§ **Exercice 1**:
Répondez aux questions suivantes d'après l'entretien sur le film consacré à la famille Boltanski.
(a) Dans quelle ville la personne interrogée est-elle allée fouiller les archives sur ses origines ?
(b) Quel auteur est cité à propos de la manière de raconter une histoire ?
(c) À quelle période l'intrigue du film est-elle située ?

§ **Texte**:
□ □ □ □

Au début du film, vous dites : « Si vous croyez dans les personnages du film, je jure de vous dire toute la vérité. Enfin, la leur. » La vérité face aux arrangements avec la vérité est un thème central du film…
La famille Boltanski, comme la mienne, issue de la migration européenne et originaire de Pologne, a dû reconstruire son histoire. Quand j’ai décidé d’aller à Varsovie pour fouiller les archives et en apprendre davantage sur mes origines, j’ai découvert à quel point la réalité est teintée de mensonges et de demi-vérités. Lorsque mes grands-parents sont arrivés en Suisse, ils ont tout rebâti à partir de fausses cartes d’identité et de récits remaniés sur ce qui s’était réellement passé en Pologne avant leur départ.
À un moment donné, il faut choisir pour soi-même quelle est la réalité, quelle est notre histoire. Et bien sûr, toute tentative de reconstruction implique une part de fiction, des choix de narration et des directions à prendre. Par exemple, j’ai renoncé à explorer l’origine juive de mon père, car cela était trop complexe à retracer. J’ai donc accepté l’idée que ma famille a peut-être un lien avec la communauté juive, sans savoir exactement lequel ni d’où il provient. Mais mon frère ou ma sœur perçoivent peut-être les choses différemment et privilégient une autre partie de notre histoire pour se définir.
C’est ce que j’aime dans le livre de Boltanski : la manière dont la fiction se mêle à la réalité sans que cela ne pose problème. Ce n’en est pas moins juste. Comme le disait Jacques Lacan : « La manière de raconter une histoire est aussi importante que l’histoire elle-même. » Faire un film sur la famille Boltanski dit quelque chose de moi, tout comme le choix de situer l’intrigue en Mai 68 reflète une lecture de la société actuelle en écho à cette période.
Pourquoi Paris en 1968 est-il important aujourd’hui ? Quel est votre lien spécifique avec ce lieu et cette période ?
Je dois beaucoup à celles et ceux qui ont fait Mai 68. Vous savez, en tant qu’homosexuel, pouvoir vivre ouvertement ma vie, ici en Europe, n’est pas un acquis naturel. C’est à cette période que les choses ont commencé à bouger, que les questions d’identité ont émergé : qu’est-ce que cela signifie, dans nos sociétés, d’être une femme, d’être homosexuel∙le, d’être Noir∙e, etc.

□ □ □ □

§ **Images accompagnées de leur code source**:
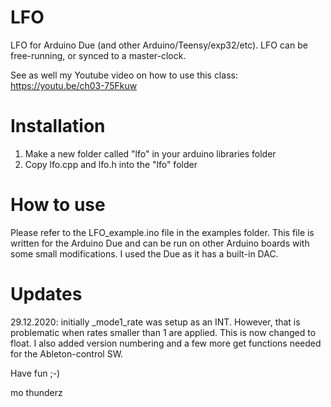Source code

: # LFO
LFO for Arduino Due (and other Arduino/Teensy/exp32/etc). LFO can be free-running, or synced to a master-clock.

See as well my Youtube video on how to use this class: https://youtu.be/ch03-75Fkuw

# Installation
1) Make a new folder called "lfo" in your arduino libraries folder
2) Copy lfo.cpp and lfo.h into the "lfo" folder

# How to use
Please refer to the LFO_example.ino file in the examples folder. This file is written for the Arduino Due and can be run on other Arduino boards with some small modifications. I used the Due as it has a built-in DAC.

# Updates
29.12.2020: initially _mode1_rate was setup as an INT. However, that is problematic when rates smaller than 1 are applied. This is now changed to float. I also added version numbering and a few more get functions needed for the Ableton-control SW.

Have fun ;-)

mo thunderz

□ □ □ □

§ **Exercice 2**: Recopiez sans aucune modification le code source de toutes les rangées fournies ci-dessus, en laissant les images de côté.

§ **Réponse 1**:
(a) À Varsovie.
(b) Jacques Lacan.
(c) En Mai 68.

§ **Réponse 2**:
Source code

: # LFO
LFO for Arduino Due (and other Arduino/Teensy/exp32/etc). LFO can be free-running, or synced to a master-clock.

See as well my Youtube video on how to use this class: https://youtu.be/ch03-75Fkuw

# Installation
1) Make a new folder called "lfo" in your arduino libraries folder
2) Copy lfo.cpp and lfo.h into the "lfo" folder

# How to use
Please refer to the LFO_example.ino file in the examples folder. This file is written for the Arduino Due and can be run on other Arduino boards with some small modifications. I used the Due as it has a built-in DAC.

# Updates
29.12.2020: initially _mode1_rate was setup as an INT. However, that is problematic when rates smaller than 1 are applied. This is now changed to float. I also added version numbering and a few more get functions needed for the Ableton-control SW.

Have fun ;-)

mo thunderz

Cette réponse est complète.